19.3. Het voorschrift stelt ook eisen aan de constructie van het schip en de
uitrusting die aan boord moet zijn om de veiligheid te waarborgen. Dit omvat de
aanwezigheid van brandbestrijding apparatuur en -systemen, zoals
brandblussers, brandalarmsystemen, sprinklerinstallaties en branddeuren.

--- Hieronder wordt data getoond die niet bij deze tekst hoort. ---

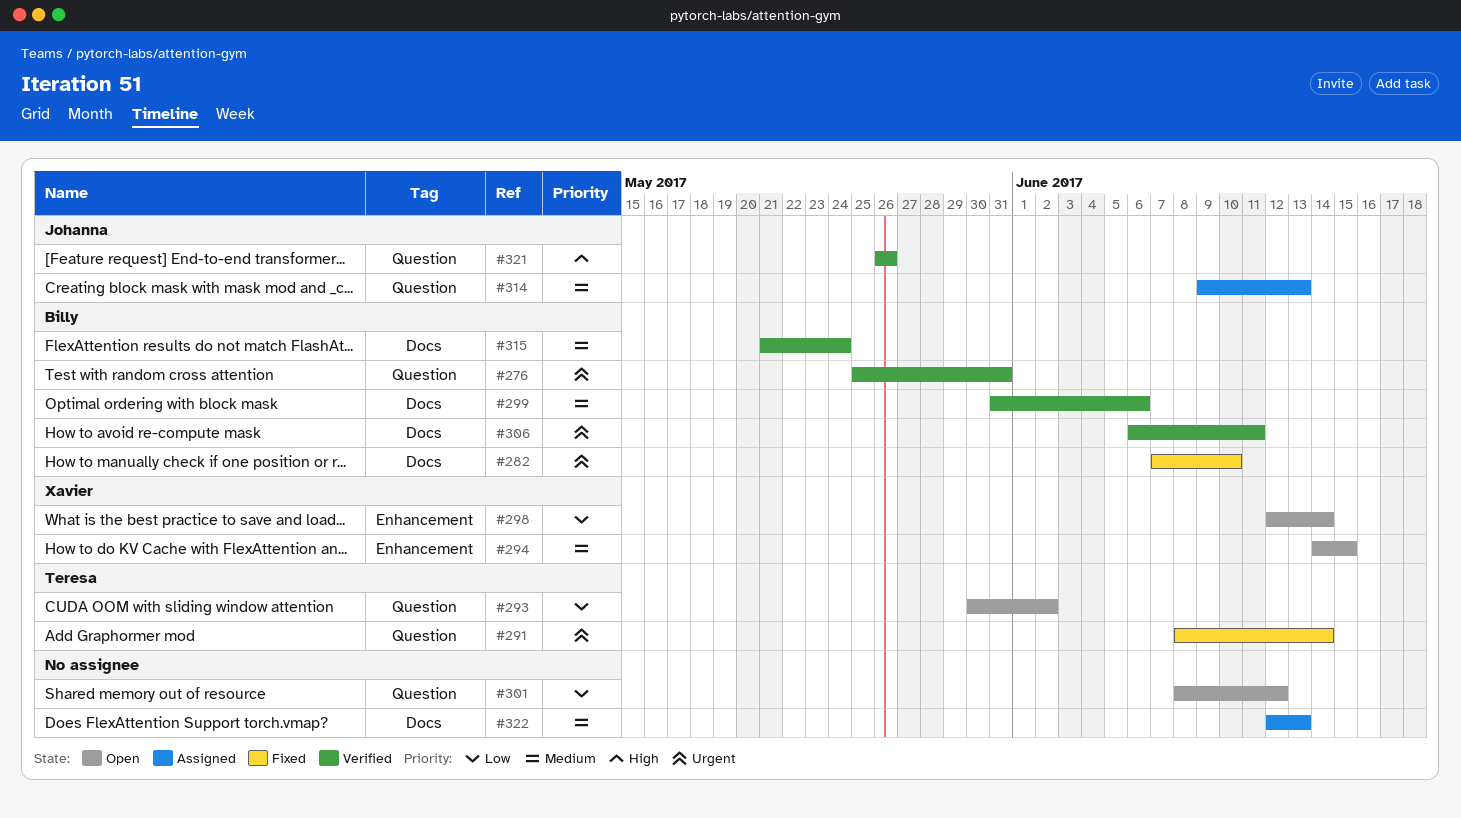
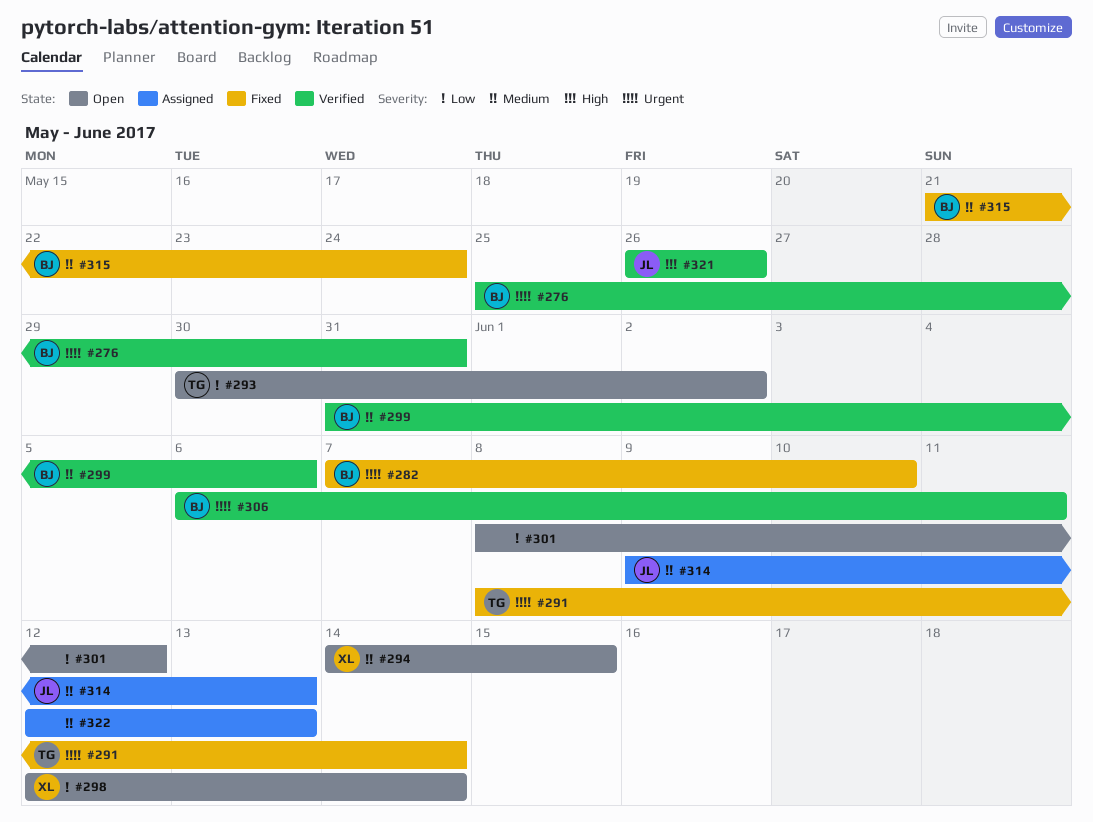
#315, status: Verified -> Fixed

Het
schip moet ook beschikken over een goed geventileerde ruimte voor het opslaan
van gevaarlijke stoffen en er moeten procedures zijn voor het veilig laden en
lossen van de lading.
Deel B: sectie 1
Voorschrift 6
6.2.1. We moeten ervoor zorgen dat we een vhf aan boord hebben die in twee
richtingen werkt, dit is verplicht voor alle schepen van 300 gt of meer. Dit is
verplicht om ervoor te zorgen dat we beter kunnen communiceren op zee. Dit
zorgt ervoor dat alles op zee veiliger verloopt. Voor meer informatie over de vhf
zie het hoofdstuk GMDSS in deze gip.
6.2.2. We hebben aan elke kant van het schip een SART dit is om te zorgen in
het geval dat we het schip moeten verlaten. Dat we sneller gevonden kunnen
worden. Alle informatie over de SART staat in het hoofdstuk
GMDSS.
6.3. Wat parachute flares betreft moeten er minstens 12 aan boord zijn. Deze
zullen maandelijks worden gecontroleerd door de crew. In deze controle zal er
worden gekeken naar de houdbaarheidsdatum en de fysieke toestand van de
flare. Ze moeten altijd te vinden zijn op de brug of dicht bij de brug.
6.4. Wat nood apparaten betreft hebben we natuurlijk ook een deel voor de
communicatie. Hieronder verstaan we dat er aan boord een twee wegen
communicatie systeem is op bepaalde plaatsen van het schip. Dit zijn meestal
strategisch gekozen plaatsen. Als voorbeeld hiervan de musterstations, de
kombuis, de brug, de machinekamer, etc… . logischerwijs hebben we ook een
general alarm systeem aan boord dit alarm heeft de bedoeling als het afgaat dan
moet iedereen van de crew alles laten vallen en naar de musterstation komen.
Op het musterstation hebben we een crewlist die we zullen nakijken. We hebben
op alle musterstations ook communicatie toestellen die ervoor zullen zorgen dat
de officier op het musterstation kan communiceren met de brug. Hieronder staan
twee manieren hoe we een musterstation kunnen markeren.
Voorschrift 7
7.1.1. Dit stukje gaat over reddingsboeien. De reddingsboeien moeten altijd
bereikbaar zijn over heel het schip voor in het geval dat de boei snel gebruikt
moet worden, er zal ook altijd de thuishaven en de naam van het schip op staan,
in de meeste gevallen ook het IMO nummer. Zowel aan de bakboord als
stuurboordkant moeten de boeien snel en gemakkelijk bereikbaar zijn. In geen 1
geval mag de boei permanent vast zitten aan het schip. De boei moet altijd los
zijn en klaar zijn voor gebruik. Het pictogram is foto 1.
Aan elke kant van het schip moet minstens 1 boei een touw hebben dat vast zit
aan het schip. Deze lijn moet 2 keer de hoogte zijn van waar het wordt gegooid
tot aan de waterlijn. Het meest geadviseerde is 30 m. Het pictogram is foto 2.
Van het totaal van alle reddingsboeien moet minstens de helft worden uitgerust
met een lichtje of een rooksignaal. Natuurlijk zal dit gelijk verdeeld worden als
voorbeeld: als we 8 reddingsboeien aan boord hebben dan zullen we er 4 aan
elke kant hebben, aan elke kant zal 1 van de 4 een lichtje hebben en 1 van de 4
een rookpot. De pictogrammen zijn foto 3 en 4.
1 2 3
4
(dit is de meest voorkomende vorm)
7.2. Wat reddingsvesten betreft moeten we er genoeg aan boord hebben voor
iedereen. Dit wil zeggen in elke kajuit en op alle plaatsen waar mensen werken
(full time). Deze ruimtes zijn vooral de ruimtes waar altijd iemand aanwezig is.
De locatie van de reddingsvesten moet altijd goed bereikbaar zijn en moet
worden gemarkeerd met een pictogram(afbeelding 1). Natuurlijk mogen er altijd
meer reddingsvesten zijn dan voorgeschreven.